Economists divided on when to expect rate cuts
Economists are not expecting the Reserve Bank to cut the official cash rate this week, and they have a range of views about when the bank will start to ease monetary policy.
Sunday, April 23rd 2006, 9:24PM
by Jenny Ruth
Bollard’s last move was in December when he raised the official cash rate (OCR) to 7.25%.
There is a range of views amongst economists about when rate cuts will start. ANZ/National Bank has pushed its expectations of a rate cut back from September to December due to recent economic news.
ANZ/National’s change of mind brings it into line with Bank of New Zealand’s view that the first rate cut will be in December at the earliest and that there’s a big risk it will be later.

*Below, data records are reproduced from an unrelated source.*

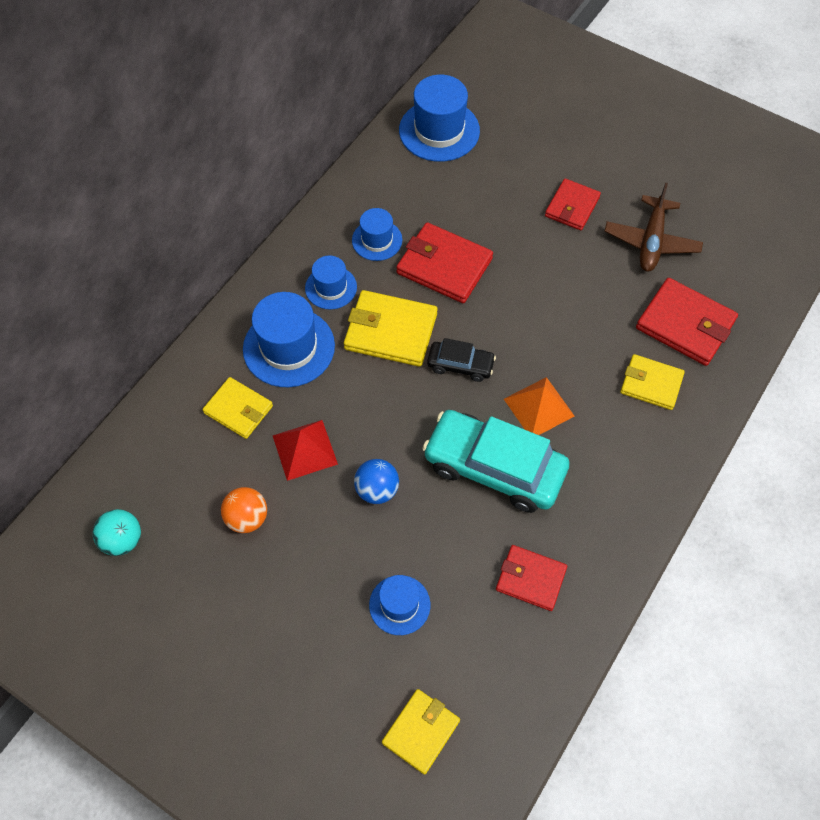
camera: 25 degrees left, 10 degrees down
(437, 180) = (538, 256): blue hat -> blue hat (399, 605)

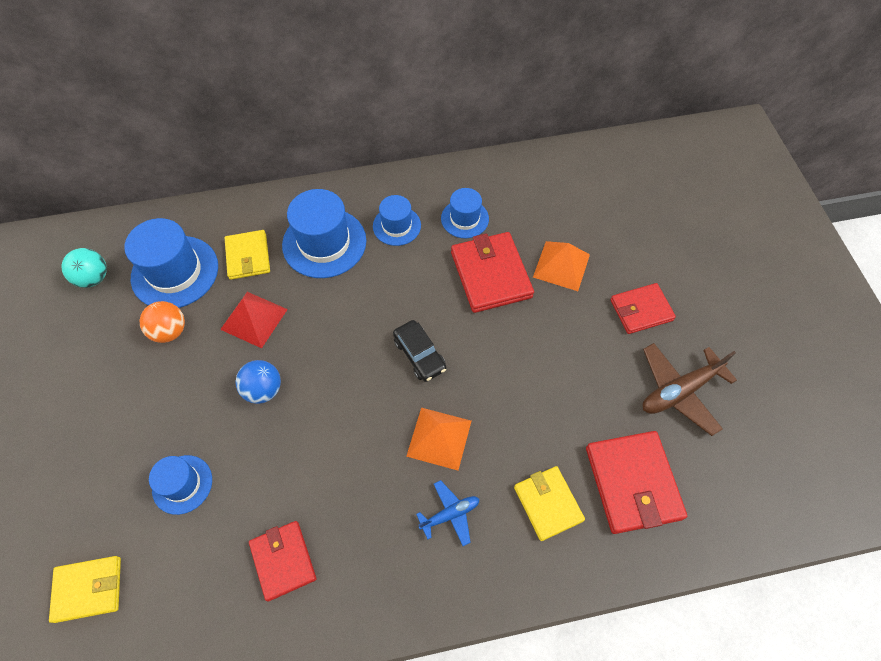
camera: 45 degrees right, 0 degrees up
(390, 331) = (400, 289): yellow wallet -> none
(439, 130) = (598, 177): blue hat -> blue hat (175, 272)
(486, 219) = (561, 265): none -> orange pyramid
(494, 468) = (355, 451): turquoise car -> none
(601, 447) = (450, 514): none -> blue plane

BNZ also notes that the government’s Working for Families package kicked in from April 1, providing substantial economic stimulus.
Other economists are more sanguine. Robin Clements at UBS New Zealand says he continues to pencil in a start to the easing cycle for June or July.
"The real economy is slowing faster than the Reserve Bank envisaged, while the labour/housing risks look under control," Clements says.
Westpac is also expecting the central bank to start cutting rates in July. Petrol price increases will drive the headline inflation rate higher "but real activity indicators have been weak and will, in time, bring lower domestic inflation."
Daniel Wills at ASB Bank still puts the earliest OCR cut at September or October. He notes that the wholesale interest rate market is pricing in an above 50% chance of rate cuts from September.
Darren Gibbs at Deutsche Bank says he expects Bollard will make it clear that the case for an easing at the September or October reviews is yet to be proven.
He still expects a September easing "although the balance of risks around this call are heavily skewed towards a later easing."